Human in the Loop for Zapier Automations
Add human review and approval steps to your AI-powered Zapier workflows
EnforcedFlow’s Human in the Loop is targeted towards generative AI workflows. This new action let a human review an automatically generated output before continuing the process to ensure accuracy, compliance, and accountability in automated workflows.
For example take a Zapier automation that generates a personalized email using OpenAI. With Human in The Loop, a human can review to make sure the content is correct or fine tune before sending it to the customer.
How it works
To setup a workflow similar to above leveraging human in the loop extension you will have to setup two automations. One to generate the content for the email and send to approval, another one to send the email to customer after approving. It’s straightforward to setup.
Getting started
Step 1: Enable EnforcedFlow extension for Zapier
When setting up your Zap, search for EnforcedFlow in the Zapier app directory to get started.
Select New Human in the Loop Task as the action event.
Step 2: Setup the action to generate content and send to a human
The first part of the setup looks like below.
- The trigger listens to new google form submissions.
- Information from the form is then sent to OpenAI to craft an email response.
- Create a new task for a human to review. This action will return a unique link to share with the reviewer..
- Link is emailed to the reviewer.
The configuration options for New Human in Loop task take,
- Title (Required): The title that will be displayed at the top of the review page. This helps reviewers understand what they’re reviewing at a glance.

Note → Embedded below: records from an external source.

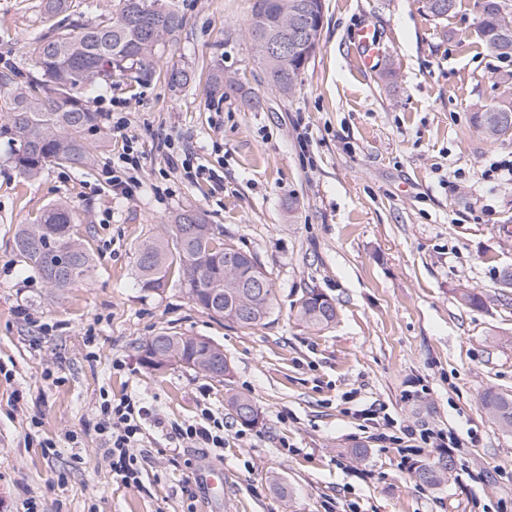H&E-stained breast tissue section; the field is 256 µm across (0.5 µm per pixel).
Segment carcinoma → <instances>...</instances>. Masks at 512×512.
<instances>
[{
  "instance_id": "carcinoma-1",
  "label": "carcinoma",
  "mask_w": 512,
  "mask_h": 512,
  "mask_svg": "<svg viewBox=\"0 0 512 512\" xmlns=\"http://www.w3.org/2000/svg\"><path fill=\"white\" fill-rule=\"evenodd\" d=\"M304 5L305 15L317 20L323 0H254L247 35L254 61L267 80L285 94L295 90L300 76L315 53L307 47L286 59H268L260 50L259 27L277 31L283 23V2ZM501 0H478L480 39L502 60L512 59V10L502 11ZM78 0H43V14L51 21L37 42L31 57V78L27 85L15 82L14 72L0 71V137L14 146L12 158L21 175L31 178L49 166H66L87 171L94 167L89 138L107 140L102 113L90 108L81 95L82 87L99 77H110L149 66L161 44L183 28V17L169 0H118L114 12L102 13L92 22L74 18ZM499 82L508 94L494 107L473 113L477 131L490 139L512 132V71L501 74ZM213 99L237 97L248 108L254 97L224 75L212 77L208 89ZM203 228L218 238L203 213L184 210L162 235L146 240L137 252V280L141 288L160 291L168 286V273L188 299L201 309L225 321L249 329L272 313L273 288H212L227 278L224 256L207 253L208 239L189 234L191 227ZM15 247L27 264L54 292L84 281L93 257L78 236L73 208L55 201L46 206L32 224H20ZM337 311L318 303L315 290L302 296L296 318L312 328L323 329L335 322ZM153 344L169 352V364L208 373L224 352L212 341L194 336L161 333L150 337ZM227 404L242 423L257 412L251 399L230 394ZM488 418L504 430H512V397L496 392L481 400ZM448 472L447 460L422 462L414 470L417 482L433 487Z\"/></svg>"
}]
</instances>
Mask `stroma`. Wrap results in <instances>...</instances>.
Returning a JSON list of instances; mask_svg holds the SVG:
<instances>
[{"label":"stroma","instance_id":"obj_1","mask_svg":"<svg viewBox=\"0 0 512 512\" xmlns=\"http://www.w3.org/2000/svg\"><path fill=\"white\" fill-rule=\"evenodd\" d=\"M185 25L141 80L89 85L97 112L126 103L124 135L95 144L85 175L50 166L23 178L0 137V512H512V431L485 414L487 391L512 395V186L482 179L512 159V135L489 140L471 115L502 95L506 63L477 36V0L444 19L424 0H325L316 52L292 94L254 62L253 0H174ZM370 27L384 54L362 68L352 38ZM42 0H0V70L17 84L44 33ZM183 69L187 84L174 85ZM260 105L209 98L214 72ZM141 152V190L113 195L104 176L125 137ZM161 137L206 177L173 172ZM75 208L94 253L81 284L53 293L14 247L18 225L54 201ZM194 209L225 241L257 257L274 290L249 329L193 304L181 288L136 280V252ZM331 298L334 324L294 316L309 289ZM482 297L460 300L462 290ZM161 332L210 339L224 381L147 369L139 346ZM249 396L257 424L228 392ZM139 396L146 423L139 484L112 469L99 405ZM372 419L361 417L363 409ZM224 422L222 455L186 447L170 428ZM460 442L450 478L420 485L396 437L404 429ZM212 466L224 485L208 491Z\"/></svg>","mask_w":512,"mask_h":512}]
</instances>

- Review Guidelines (Optional): General instructions or guidelines for the reviewer to follow. For example, you might specify “Match our brand tone and voice”, “Ensure all facts are accurate”, or “Keep the response under 500 words”. These guidelines appear prominently at the top of every review to guide the reviewer’s work.
- Content to Review (Required): The actual content that needs to be reviewed and potentially edited. This is the main text that the reviewer will work with during the review process.
- Source Content (Reference for Reviewer) (Optional): Contextual information that helps the reviewer understand the background or origin of the content being reviewed. This is particularly useful when reviewing AI-generated responses or summaries. For example, if you’re reviewing an AI-generated customer support response, you would put the customer’s original question here. If reviewing a summary, you would include the source article. This reference material helps reviewers make better decisions but is kept separate from the content being reviewed.
- Metadata (Optional): Custom data that you want to pass through the workflow but don’t need to show to the reviewer. This is submitted as key-value pairs (like customer_email: “john@example.com” or ticket_id: “12345”). The metadata you provide here will be returned to you in the “Human in Loop Task Reviewed” trigger once the review is complete, allowing you to continue your automation with the necessary context. For example, you might pass the customer’s email address or order ID so you can use it in subsequent workflow steps after the review is done.
- Allow metadata to be edited during review (Required): Controls whether the reviewer can see and modify the metadata values during the review process. Set to “No” (default) to keep metadata hidden from reviewers, or “Yes” if you want reviewers to be able to update these values.
- Group Name (Optional): A unique identifier that allows you to organize and separate different types of review tasks. When you set a group name (like “blog-posts” or “support-emails”), only the corresponding “Human in Loop Task Reviewed” trigger with the matching group name will receive events from this action. This is useful when you have multiple review workflows running in parallel and want to ensure each type of task only triggers its specific follow-up actions. Additionally, grouping allows you to process all pending tasks in that group at once. Without a group name, all review completions will trigger all “Human in Loop Task Reviewed” triggers.
The output from the new human in the loop task is a url. A human can visit this url in a browser to review the content.
The output could be emailed or sent through Slack to a reviewer, or even create a task in Clickup as a todo.
This is what reviewer will see when visiting the url. The content is editable. Upon approval or rejection, Zapier will trigger ‘Human in the Loop Task Reviewed’. This is the second part of the setup
Step 3: Setup the trigger to take action after a human review the content
To handle reviewed content we’ll need to create another automation. For the example shared in the beginning I’ve setup it up as below,
- Using “Human in Loop Task Reviewed” trigger from EnforcedFlow
- A filter condition to make sure only approved ones are processed.
- Send the email to customer
Configuring the trigger
As you can see in below screenshot, the trigger receive the information from first automation upon a review is complete. The trigger get below information,
- An ID (used by EnforcedFlow)
- Title: The title used to create the task
- Original content: The content used in task creation
- Approved content: The content after approval. If the reviewer doesn’t change anything this will be same as original content
- Review outcome: Outcome of the review, approved or rejected
- Metadata: List of metadata, you can see the email passed in first automation has been sent again
Step 4: Filtering approved ones
Using a Zapier filter step I am making sure only approved ones are processed. Additionally you can setup an if/else or a completely separate automation to handle rejected ones.